Page 18 of Fractured Souls

She was in control again.

Wordlessly, Alexis followed as he turned on his heel. The strange metal-fiber doors unravelled, and they walked out into a narrow corridor that led into impenetrable darkness.

She stared at his impossibly broad back as his body shifted and flexed beneath his sculpted armor. She stared until the shadows grew so deep she couldn’t see anything but the pale halo of his tousled snow-white hair.

Oh, he was a specimen, all right.

Her heart was racing again, and she didn’t know if it was from fear or something else.

“You okay, human?”

“Alexis,” she corrected. He must have a sixth sense or something. A chilling thought struck her. What if he’s a mind reader? “I’m fine.”

Even though she was anything but.

“I’m Nythian,” he said curtly, staring straight ahead. “You don’t have anything to fear from me. I’m here to protect you.”

“Protect me? From what, exactly?” Nythian’s words sounded too good to be true. She couldn’t let her guard down just yet. How could she just trust a man—no, alien—who could so easily snap her in two with his little finger if he wanted?

“The thing inside your head, apparently.”

He didn’t say anything else after that.

The man who’d held her so gently in her moment of desperation, who’d prevented her from doing any further harm to herself, who’d spoken to her with such familiarity, as if he were an old colleague from the HPA…

That man was gone.

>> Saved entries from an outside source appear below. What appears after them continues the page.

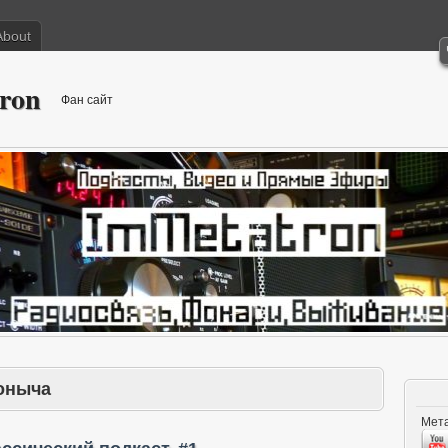
About
ron
Фан сайт
оныча
Мета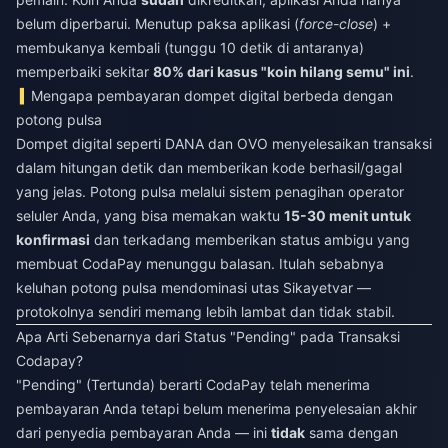
belum diperbarui. Menutup paksa aplikasi (
force-close
) +
membukanya kembali (tunggu 10 detik di antaranya)
memperbaiki sekitar
80% dari kasus "koin hilang semu" ini
.
Mengapa pembayaran dompet digital berbeda dengan
potong pulsa
Dompet digital seperti DANA dan OVO menyelesaikan transaksi
dalam hitungan detik dan memberikan kode berhasil/gagal
yang jelas. Potong pulsa melalui sistem penagihan operator
seluler Anda, yang bisa memakan waktu
15-30 menit untuk
konfirmasi
dan terkadang memberikan status ambigu yang
membuat CodaPay menunggu balasan. Itulah sebabnya
keluhan potong pulsa mendominasi utas Sikayetvar —
protokolnya sendiri memang lebih lambat dan tidak stabil.
Apa Arti Sebenarnya dari Status "Pending" pada Transaksi
Codapay?
"Pending" (Tertunda) berarti CodaPay telah menerima
pembayaran Anda tetapi belum menerima penyelesaian akhir
dari penyedia pembayaran Anda — ini
tidak
sama dengan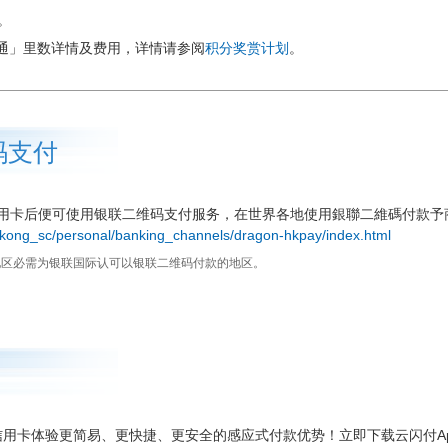
。
里通」里数详情及费用，详情请参阅
积分奖赏计划
。
码支付
用卡后便可使用银联二维码支付服务，在世界各地使用銀聯二維碼付款予
gkong_sc/personal/banking_channels/dragon-hkpay/index.html
地区必需为银联国际认可以银联二维码付款的地区。
联信用卡体验更简易、更快捷、更安全的感应式付款优势！立即下载云闪付A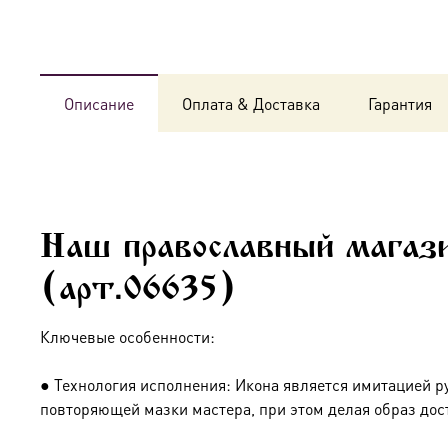
Описание
Оплата & Доставка
Гарантия
Наш православный магази
(арт.06635)
Ключевые особенности:
● Технология исполнения: Икона является имитацией р
повторяющей мазки мастера, при этом делая образ дос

In his place was a cold, hard, inscrutable alien warrior who walked as quietly as a ghost.

Who’d just casually mentioned the voice in her mind as if it were no big deal.

He was confusing her.

He was nothing like the Kordolian she’d expected.

Who the hell were these people?

Five

She wasn’t what he’d expected.

Oh, she was still terrified—he could tell by the rapid patter of her heartbeat—but there was a certain toughness to her that surprised him.

She hadn’t complained one bit; not even a whimper of pain escaped her lips when she’d cracked her hand. Nythian knew all too well what it felt like to break something. Fucking agony. It happened to him all the time, only he had cursed black nanites that could repair the damage in an instant.

And a long, nightmarish history of pain tolerance training.

This human didn’t have those things.

But even though it was stupidly self-inflicted, she handled the pain like a seasoned warrior.

He couldn’t help but like that about her.

Nythian stopped as he reached the entrance to Zharek’s lab. Behind him, the human came to an abrupt halt, reflexively putting out her good hand as she nearly crashed into him. Her hand touched his arm for the briefest moment before she jerked it away… as if he were poisonous.

“A little warning?” she grumbled, and he sensed that her prickly demeanor hid something—vulnerability, fear.

He turned and looked down. Ah. He’d forgotten that humans didn’t see too well in low-light conditions.

She stared back at him, her startling golden-brown eyes narrowed and unfocused, her expression annoyed, fierce, and fragile, all at the same time.